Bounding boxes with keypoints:
::::::::::
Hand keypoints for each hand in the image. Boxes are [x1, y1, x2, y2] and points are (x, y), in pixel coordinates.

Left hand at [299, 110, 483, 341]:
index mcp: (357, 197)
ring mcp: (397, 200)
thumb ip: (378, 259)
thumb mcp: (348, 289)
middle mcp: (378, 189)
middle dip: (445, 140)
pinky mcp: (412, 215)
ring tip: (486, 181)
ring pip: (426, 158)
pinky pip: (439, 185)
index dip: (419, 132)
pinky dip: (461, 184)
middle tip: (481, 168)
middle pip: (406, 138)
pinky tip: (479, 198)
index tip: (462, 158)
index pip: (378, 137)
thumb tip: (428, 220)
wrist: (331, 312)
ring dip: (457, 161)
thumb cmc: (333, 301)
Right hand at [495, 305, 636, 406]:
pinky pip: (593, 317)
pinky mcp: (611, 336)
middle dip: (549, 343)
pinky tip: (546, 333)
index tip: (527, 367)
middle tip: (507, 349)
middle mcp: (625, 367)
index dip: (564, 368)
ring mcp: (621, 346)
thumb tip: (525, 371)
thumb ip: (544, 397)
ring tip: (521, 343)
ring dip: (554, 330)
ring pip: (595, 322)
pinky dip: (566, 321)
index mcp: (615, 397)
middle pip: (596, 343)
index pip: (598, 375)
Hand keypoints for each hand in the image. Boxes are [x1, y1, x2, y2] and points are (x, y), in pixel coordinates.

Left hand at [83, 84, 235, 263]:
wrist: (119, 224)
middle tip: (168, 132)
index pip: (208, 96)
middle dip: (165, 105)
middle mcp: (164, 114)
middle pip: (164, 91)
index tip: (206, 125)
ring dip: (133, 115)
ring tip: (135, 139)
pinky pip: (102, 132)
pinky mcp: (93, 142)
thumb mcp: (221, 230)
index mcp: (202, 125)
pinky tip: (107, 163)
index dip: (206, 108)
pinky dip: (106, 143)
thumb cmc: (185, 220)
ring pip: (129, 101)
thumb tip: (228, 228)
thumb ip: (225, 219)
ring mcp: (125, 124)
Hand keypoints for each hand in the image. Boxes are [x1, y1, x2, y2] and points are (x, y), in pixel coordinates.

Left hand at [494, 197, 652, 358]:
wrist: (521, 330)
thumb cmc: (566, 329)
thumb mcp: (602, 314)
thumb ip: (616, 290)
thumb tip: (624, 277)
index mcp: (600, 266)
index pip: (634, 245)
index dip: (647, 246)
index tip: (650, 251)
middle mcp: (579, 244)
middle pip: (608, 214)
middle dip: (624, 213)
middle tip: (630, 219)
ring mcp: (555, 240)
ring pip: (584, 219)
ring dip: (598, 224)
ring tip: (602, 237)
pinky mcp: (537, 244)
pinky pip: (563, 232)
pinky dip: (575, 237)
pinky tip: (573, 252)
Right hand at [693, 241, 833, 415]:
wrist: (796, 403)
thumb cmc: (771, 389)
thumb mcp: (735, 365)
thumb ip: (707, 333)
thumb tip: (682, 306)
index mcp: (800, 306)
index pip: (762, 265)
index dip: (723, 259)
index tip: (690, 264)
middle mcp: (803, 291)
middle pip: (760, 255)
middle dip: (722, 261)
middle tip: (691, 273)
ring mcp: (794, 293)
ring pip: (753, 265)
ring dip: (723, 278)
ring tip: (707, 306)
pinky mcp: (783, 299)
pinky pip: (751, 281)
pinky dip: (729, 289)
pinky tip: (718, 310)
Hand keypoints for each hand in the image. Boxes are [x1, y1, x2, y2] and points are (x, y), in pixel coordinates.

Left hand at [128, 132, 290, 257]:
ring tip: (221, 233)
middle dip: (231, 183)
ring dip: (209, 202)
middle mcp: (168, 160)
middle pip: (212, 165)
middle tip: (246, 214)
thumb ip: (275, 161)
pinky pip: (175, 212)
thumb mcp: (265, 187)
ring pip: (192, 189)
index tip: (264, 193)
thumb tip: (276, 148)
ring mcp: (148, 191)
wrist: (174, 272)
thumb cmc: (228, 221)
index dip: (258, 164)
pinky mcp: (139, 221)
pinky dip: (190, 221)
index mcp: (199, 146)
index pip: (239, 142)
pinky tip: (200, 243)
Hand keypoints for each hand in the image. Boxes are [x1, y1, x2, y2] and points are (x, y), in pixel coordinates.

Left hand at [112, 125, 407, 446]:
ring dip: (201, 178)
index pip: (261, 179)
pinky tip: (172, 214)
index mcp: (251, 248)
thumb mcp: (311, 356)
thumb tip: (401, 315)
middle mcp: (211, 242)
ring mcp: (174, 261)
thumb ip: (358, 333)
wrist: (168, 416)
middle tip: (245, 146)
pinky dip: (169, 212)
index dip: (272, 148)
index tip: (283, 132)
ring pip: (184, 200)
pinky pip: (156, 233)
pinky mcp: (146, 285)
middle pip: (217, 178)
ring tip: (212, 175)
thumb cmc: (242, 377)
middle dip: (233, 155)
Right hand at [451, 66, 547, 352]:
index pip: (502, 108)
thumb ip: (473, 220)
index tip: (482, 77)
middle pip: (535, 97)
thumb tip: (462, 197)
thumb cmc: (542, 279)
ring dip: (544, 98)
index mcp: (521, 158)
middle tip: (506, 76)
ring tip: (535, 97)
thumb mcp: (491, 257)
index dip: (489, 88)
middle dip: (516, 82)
::::::::::
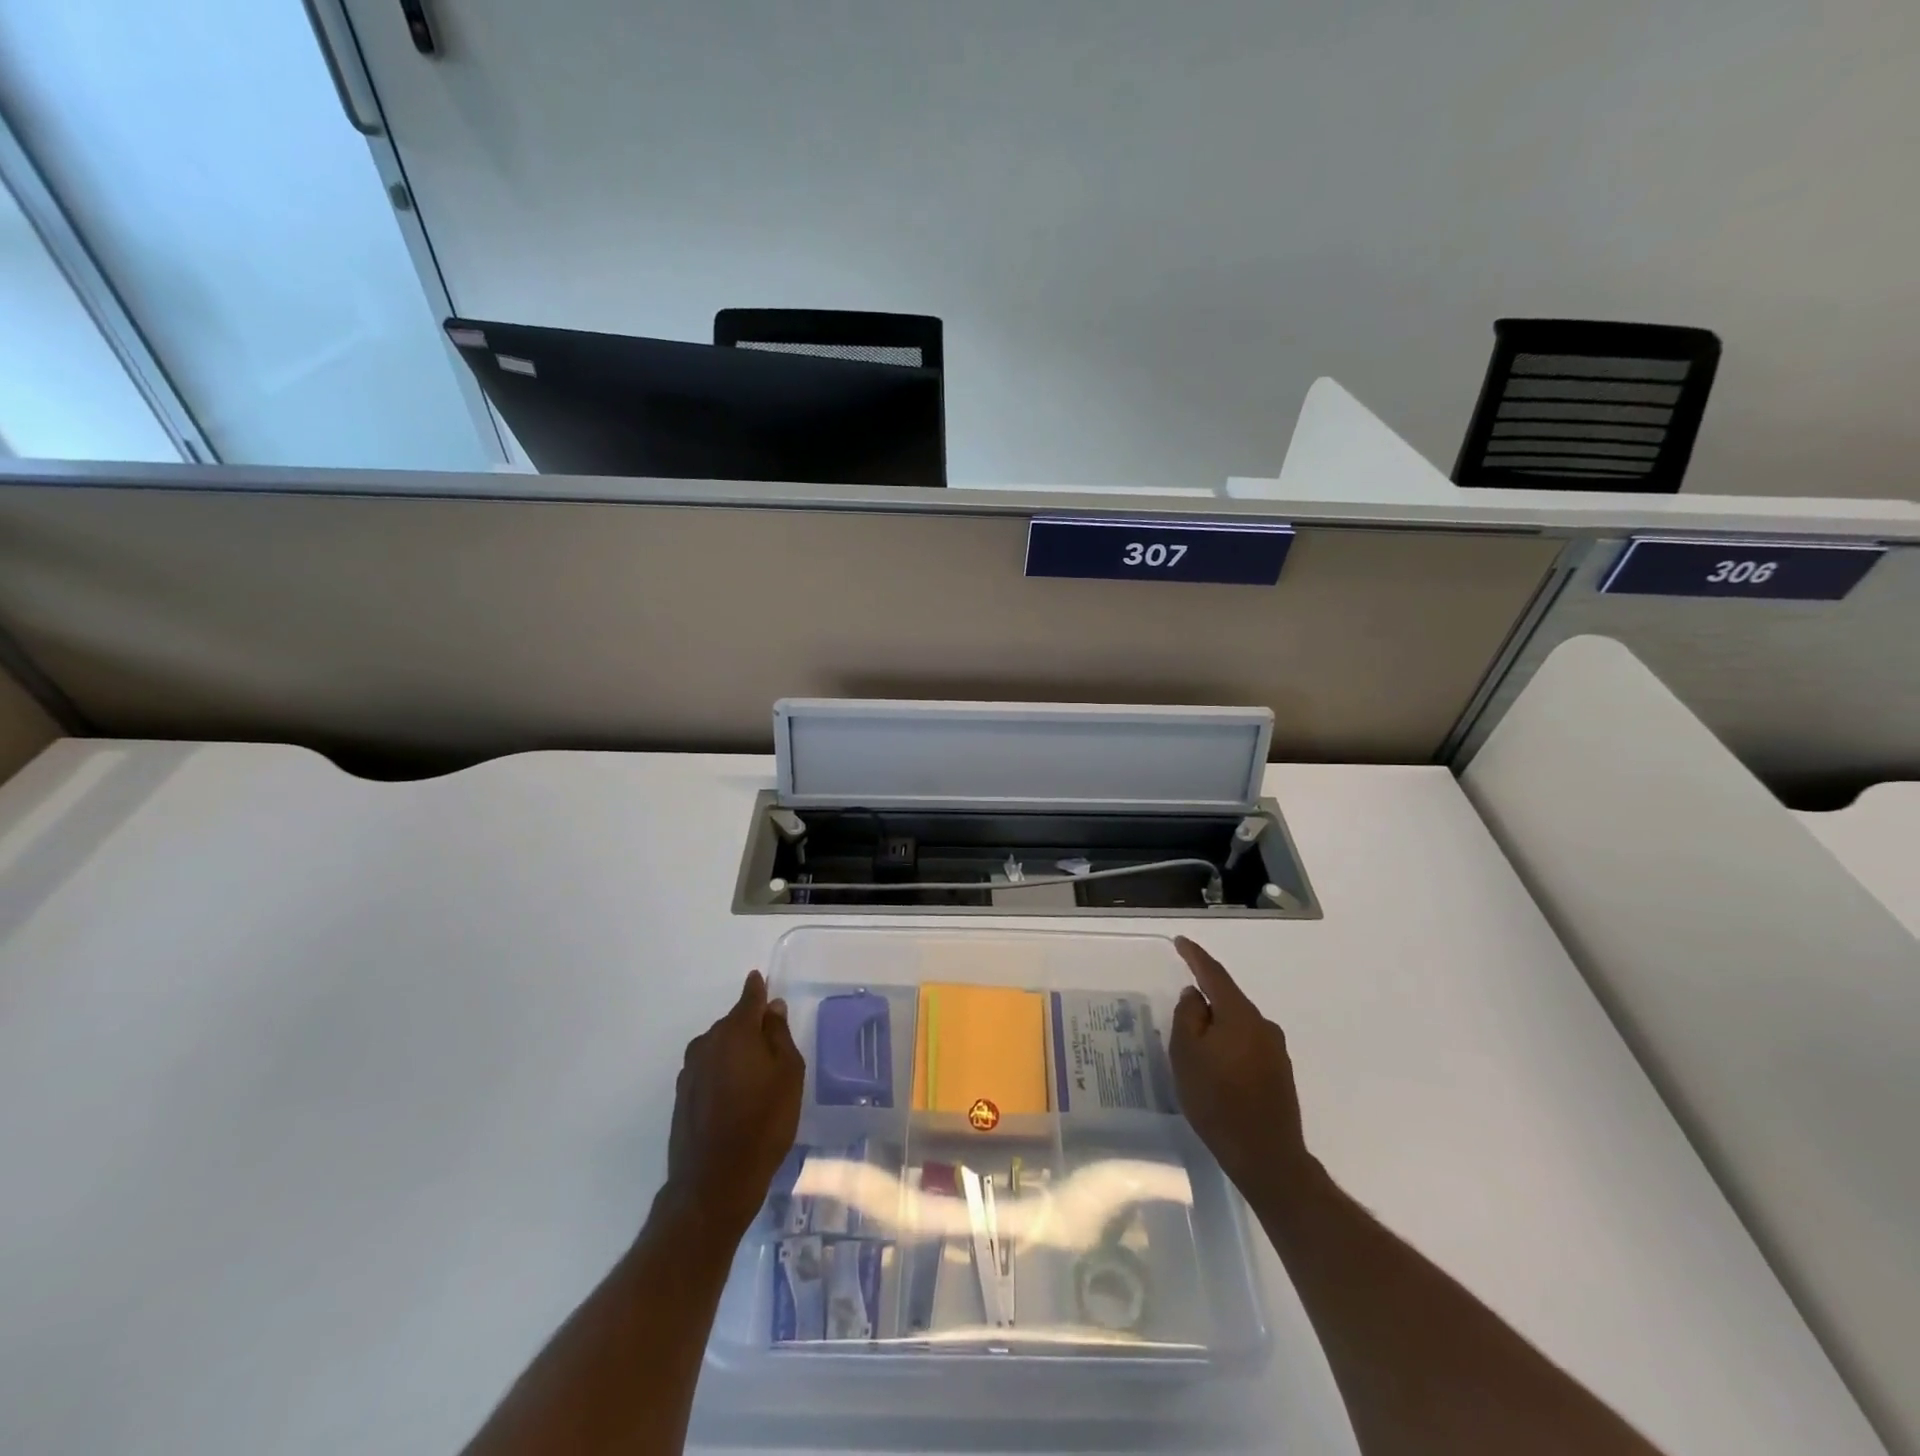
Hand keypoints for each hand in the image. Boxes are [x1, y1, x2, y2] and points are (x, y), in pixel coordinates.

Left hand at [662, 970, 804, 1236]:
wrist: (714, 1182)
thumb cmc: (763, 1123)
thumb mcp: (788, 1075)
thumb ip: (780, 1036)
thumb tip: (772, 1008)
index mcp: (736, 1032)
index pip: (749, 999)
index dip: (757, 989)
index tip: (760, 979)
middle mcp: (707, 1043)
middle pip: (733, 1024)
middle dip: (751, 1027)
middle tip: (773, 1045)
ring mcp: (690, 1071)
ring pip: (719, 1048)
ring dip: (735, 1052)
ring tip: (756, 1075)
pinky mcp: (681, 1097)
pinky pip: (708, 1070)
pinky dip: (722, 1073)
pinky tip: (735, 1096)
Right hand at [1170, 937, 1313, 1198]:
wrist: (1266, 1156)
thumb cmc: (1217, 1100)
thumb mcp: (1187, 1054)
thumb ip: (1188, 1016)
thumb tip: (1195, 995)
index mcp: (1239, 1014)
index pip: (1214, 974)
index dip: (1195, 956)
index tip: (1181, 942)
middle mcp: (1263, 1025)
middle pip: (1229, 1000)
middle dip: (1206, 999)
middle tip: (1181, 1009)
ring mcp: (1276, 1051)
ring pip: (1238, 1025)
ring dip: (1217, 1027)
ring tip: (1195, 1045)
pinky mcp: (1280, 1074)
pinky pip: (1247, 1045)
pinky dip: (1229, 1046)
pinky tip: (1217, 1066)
::::::::::
● **Prompt**: For this exercise, output exactly the lines above from the line with "ring mcp: (621, 346)" to the line with "middle dip: (165, 105)", counting both, and leave out the rest.

● **Result of this task**:
ring mcp: (621, 346)
thumb tip: (525, 371)
thumb ip: (544, 397)
ring tip: (521, 343)
ring dip: (554, 330)
ring pip: (595, 322)
pinky dip: (566, 321)
index mcp: (615, 397)
middle pip: (596, 343)
index pip: (598, 375)
Hand keypoints for each hand in the image. Boxes are [x1, y1, x2, y2] and points are (x, y), in pixel coordinates.

Left hand at [83, 84, 235, 263]:
wrist: (119, 224)
middle tip: (168, 132)
index pip: (208, 96)
middle dip: (165, 105)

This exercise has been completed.